Why such a seeming contradiction?
Around 80% of people on the planet believe in a conceptual religious phenomenon — for instance, some God with a name or a face or a location, or who did something concrete for some concrete reason. As a result, there are many conceptually contradictory beliefs.
If you are of the 20%, what are the why’s of the 80%?
If you are of the 80%, why do most people on the planet believe something you contradict, and see this as an essential part of their lives?
I’m sorry if it’s a challenging exercise.
Nevertheless, it’s an interesting one. Please take some time for it.
This is not about trying to turn you from a believer right into a non-believer. That would be a bad thing to do. This is about the essence of the exercise.
Now think even more of ‘them’ without feeling yourself involved.
Whether you are a believer or not, from now on, it’s about them ― they ― those people: either 80% or somewhere between 60% and 80% of the global population.
Of these, it is clear that ALL of them do something noteworthy but which, at the same time, isn’t correct.
Why do they act this way?
May there be one why or many why’s for their behavior?

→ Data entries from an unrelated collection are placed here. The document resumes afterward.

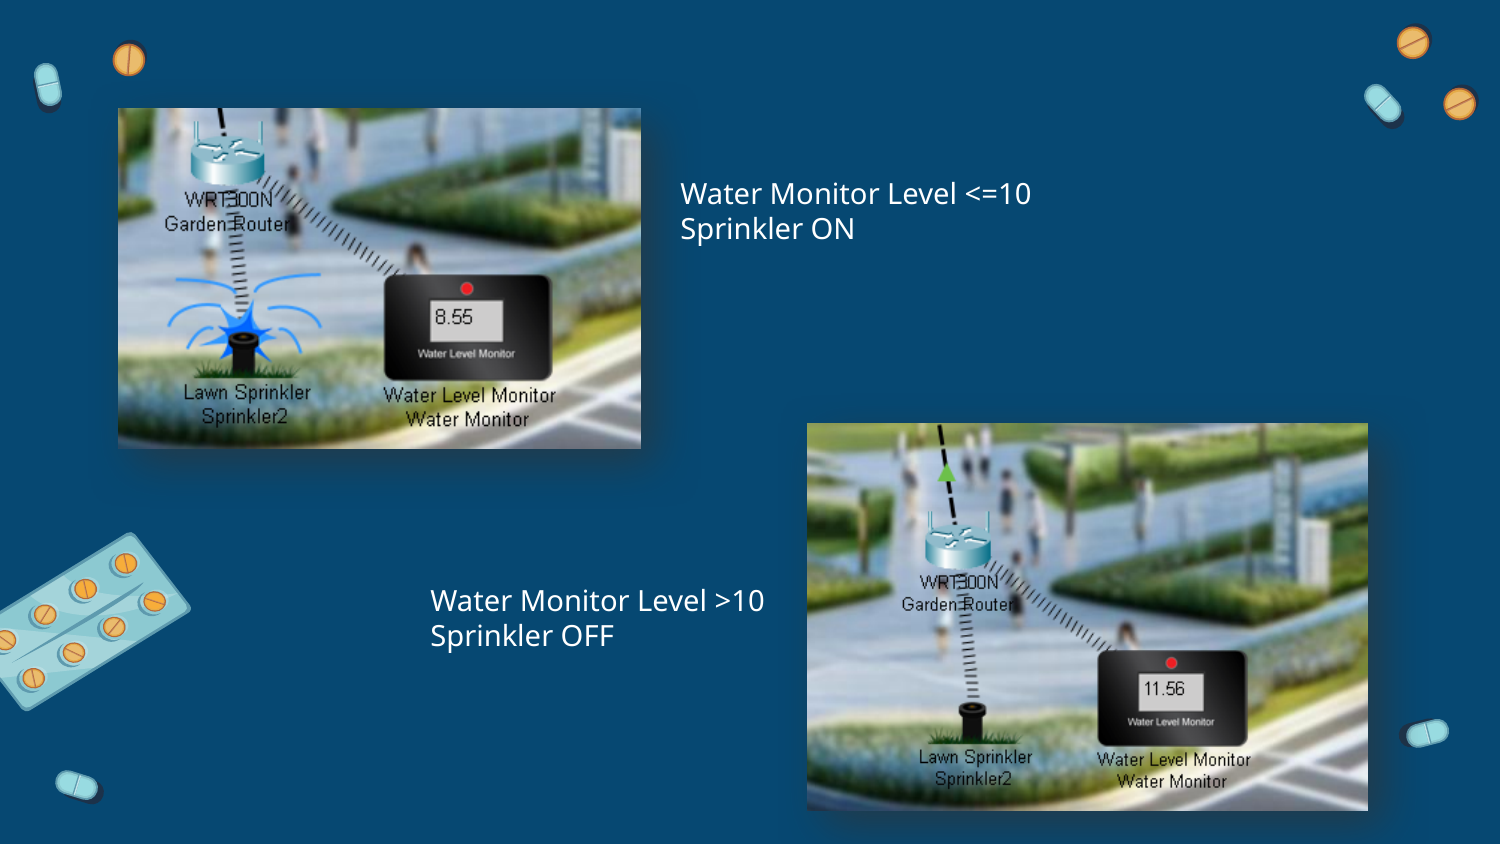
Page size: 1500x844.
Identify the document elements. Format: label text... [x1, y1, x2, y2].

picture [117, 108, 642, 449]
text_box Water Monitor Level <=10 Sprinkler ON [665, 167, 1112, 253]
text_box Water Monitor Level >10​ Sprinkler OFF [415, 574, 802, 660]
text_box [0, 527, 190, 717]
picture [807, 422, 1368, 811]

The above is just an exercise, showing that very many people can have a different view about something as fundamental as religion.
This text is about something even more fundamental: Why do most (almost all) people not see who is looking when they are looking — namely, themselves as total persons? In other words, why is there a basic cognitive illusion with so many detrimental results?
One why or many
Is there one overarching why behind the many (not knowing, not daring, not wanting) that form a messy cluster of why’s?

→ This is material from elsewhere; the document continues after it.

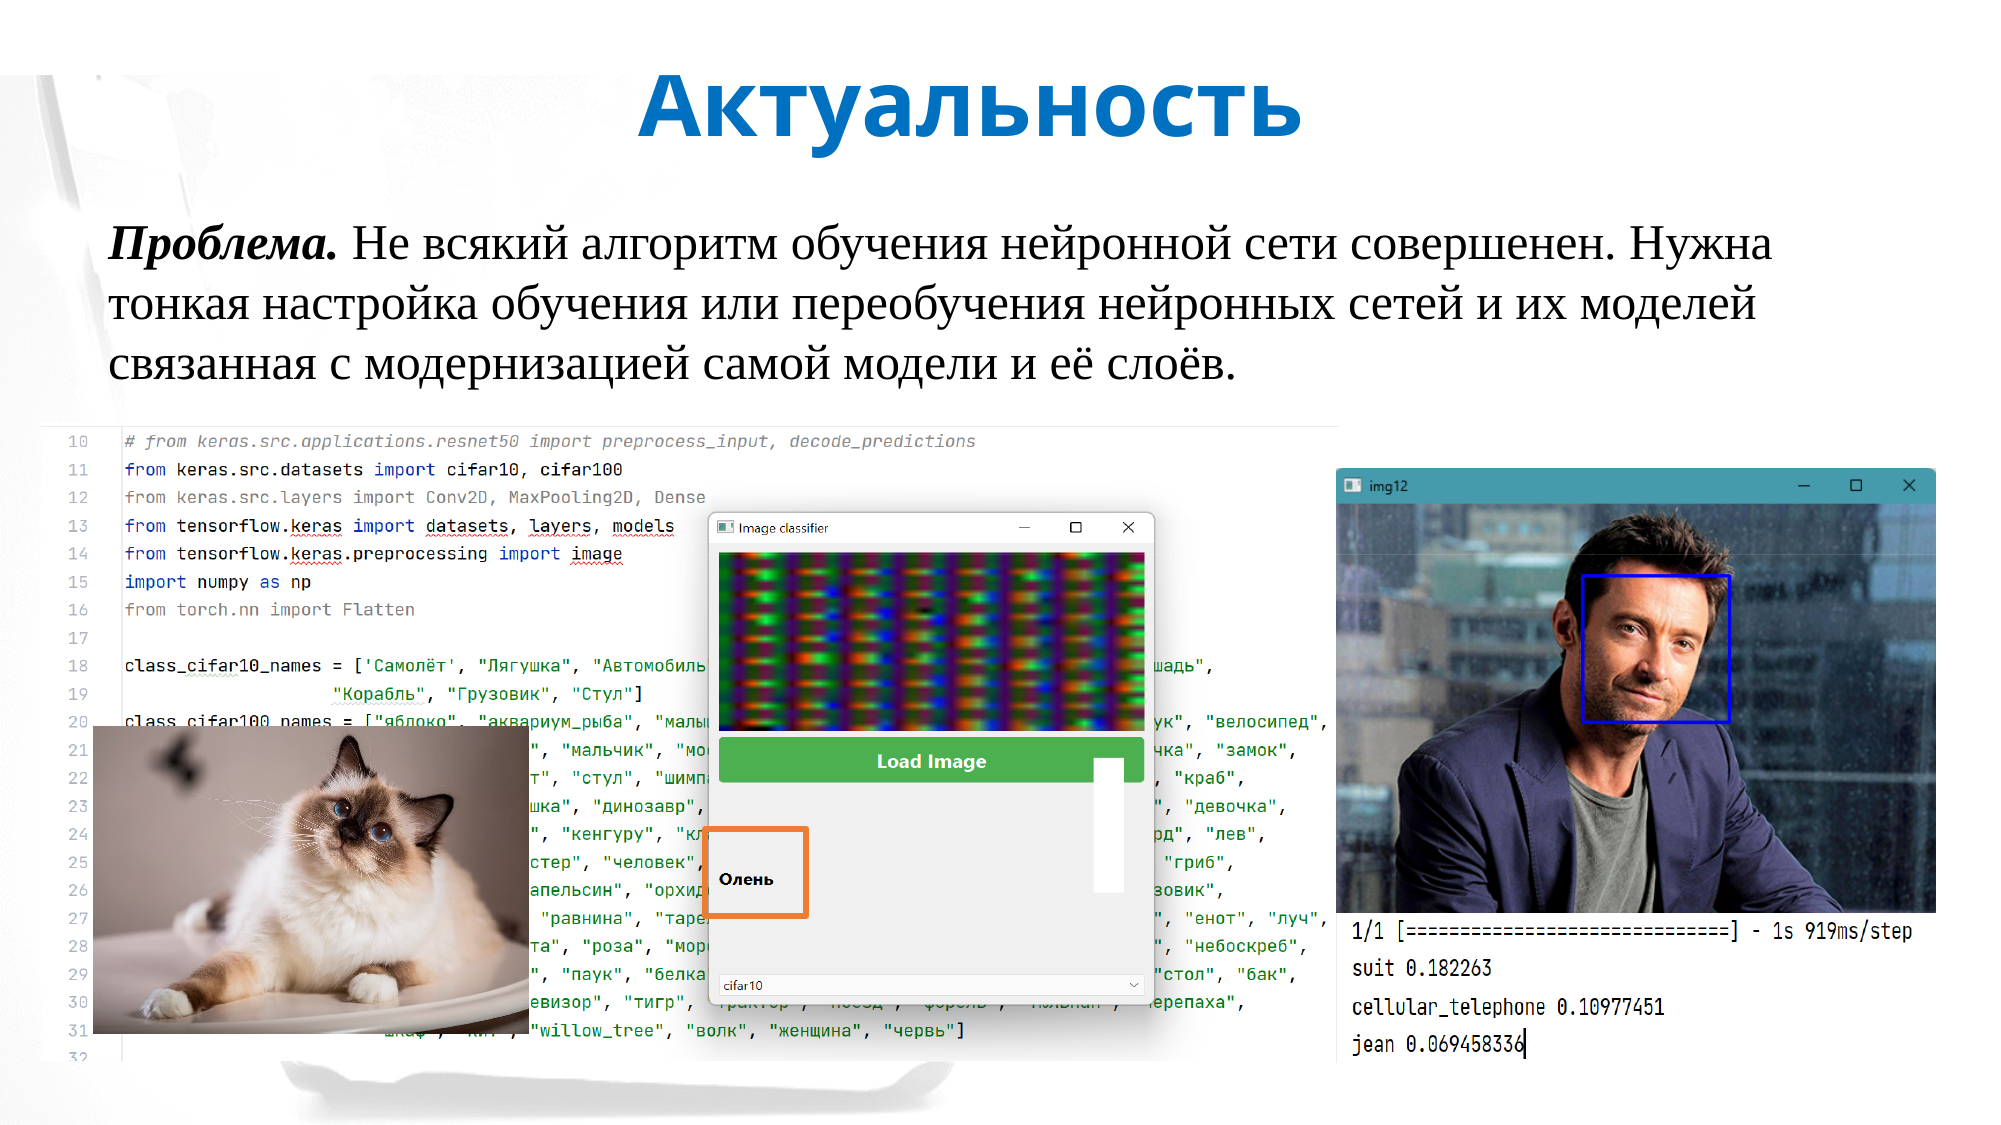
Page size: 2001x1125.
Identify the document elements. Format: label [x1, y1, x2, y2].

text_box [93, 726, 807, 1035]
picture [0, 0, 2000, 1125]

In this, I come to a unitary underlying why: Inner Dissociation.
The real challenge is that this has many different consequences.
For instance, historically, it has led to many separate sociocultural elements that form one’s life in multiple ways — many why’s, making it challenging to start tackling them. It’s everywhere.
Also, it’s not only about any one person, of course. Many people in each one’s immediate and broad environment work together in the same direction, forming a cultural flow underneath.
Even so, it’s urgent to see a global fundamental change.
Technological progress makes it urgent because it increasingly allows us to do what we have always done wrong, only much more effectively and efficiently.
In this respect, A.I. forms the most significant threat ― and it has barely begun. Sadly, from the same blindness, most people don’t see this or run away from it into an A.I.-phobic reaction which is very much like any other phobia. Nor the one nor the other is the way to go. Meanwhile, many anxious people make an anxious society.
I would like to end on a positive note.
Hopefully, the future will bring one. If so, it will come from the inside out.
Compassionate A.I. may help in this, or even be necessary.